Corbeyrier possède aussi son Pré à l' Ours, sis non loin de Luan, au pied de la Riondaz.

Véritable oursière, le massif du Chamossaire possédait jusqu' à la fin du moyen âge plusieurs lieux dont les ours faisaient leurs refuges de prédilection. Le doyen Bridel assure que l' ancien sceau de la vallée des Ormonts portait un ours ( Conservateur suisse, VI, 278 ).

Non loin de la station de Bretaye ( qui doit se prononcer Bretaye et non Bre-tée ), voici Orsay, dominé par le Roc à l' Ours. Ce dernier forme un promontoire rocheux, sorte de bastion occidental de Chaux Ronde; haut perché au nord-est de la halte des Bouquetins. Ce Roc à l' Ours nous laisse le souvenir d' une sieste dominicale délicieuse en plein soleil, alors que les vagues d' une splendide mer de brouillard venaient battre les rochers à quelques mètres en aval.

En suivant les pâturages mamelonnés dont l' ensemble forme la région de Chaux Ronde, on aboutit en direction de l' est à l' arête rocheuse d' Ensex.

Au delà de cette arête, avant de remonter les troupes herbeuses du Meilleret, nous trouvons le Pas de l' Ours. Ce passage relie l' alpage d' Ensex au sud à celui de Perche au nord. Il fut naguère, avant la construction de routes dans la vallée, un lieu de passage très fréquenté par les habitants de la région de Bex désireux de gagner rapidement la partie centrale des Ormonts, pour atteindre ensuite le Col des Mosses avec un minimum de dénivellation. Ce cheminement est tombé en désuétude à un point tel que la plupart des indigènes des vallées des Ormonts ou de la Gryonne ignorent, de nos jours, cette appellation ancestrale de « Pas de l' Ours ». Il était autrefois franchi journellement dans les deux sens par des passants lourdement chargés.
————————
Énoncé:
Rédigez la suite du texte consacré aux lieux-dits de l'ours autour du Chamossaire, en reprenant après sa dernière phrase.

Données enregistrées:
————————
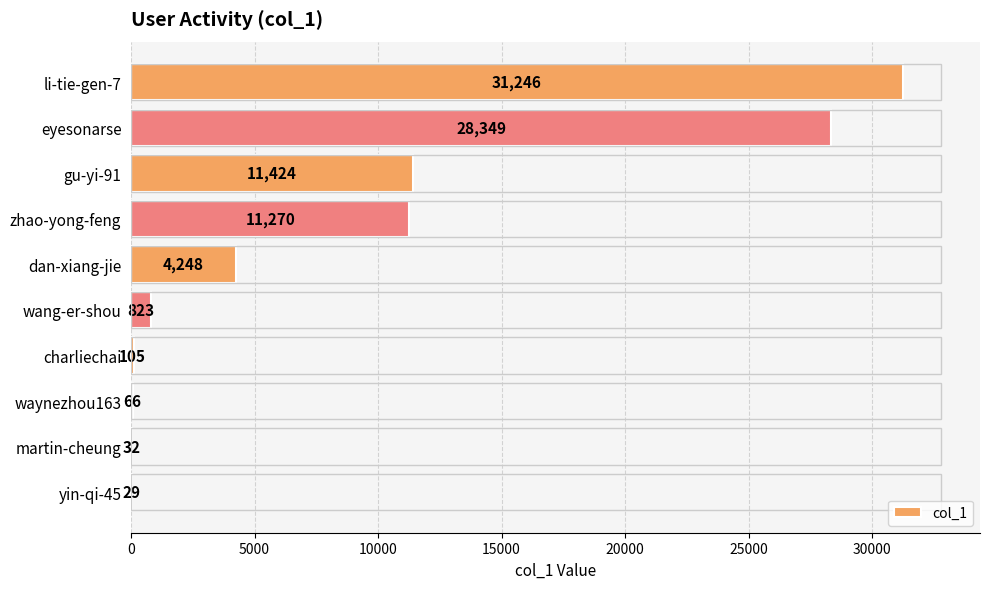

What is the average value?

8759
————————
Résultat obtenu:
1 C' est le 30 novembre 1827 que le dernier ours fut abattu dans le canton de Vaud, à proximité de Baulmes.

Parmi les nombreux Trou à l' Ours de nos Alpes, signalons-en trois:

Un premier à proximité du Col de la Croix, sur les contreforts occidentaux du massif des Diablerets. Il s' agit, en réalité, non pas d' un trou, mais d' une cavité sous un rocher en surplomb, près de la Frète d' Arpille, faisant face au Plan de Châtillon dominé par le Culand.

Si, de la vallée de la Gryonne, nous passons dans celle de l' Avançon d' Anzeinde, nous en verrons un second, formé de façon à peu près identique, à l' endroit où le rocher de la Tour d' Anzeinde vient mourir dans l' Avançon, au lieu dit « Vers les Souras », en amont de Solalex. Ce passage, peu fréquenté, était bien connu autrefois des chasseurs et braconniers de la région et souvent... ignoré des gendarmes!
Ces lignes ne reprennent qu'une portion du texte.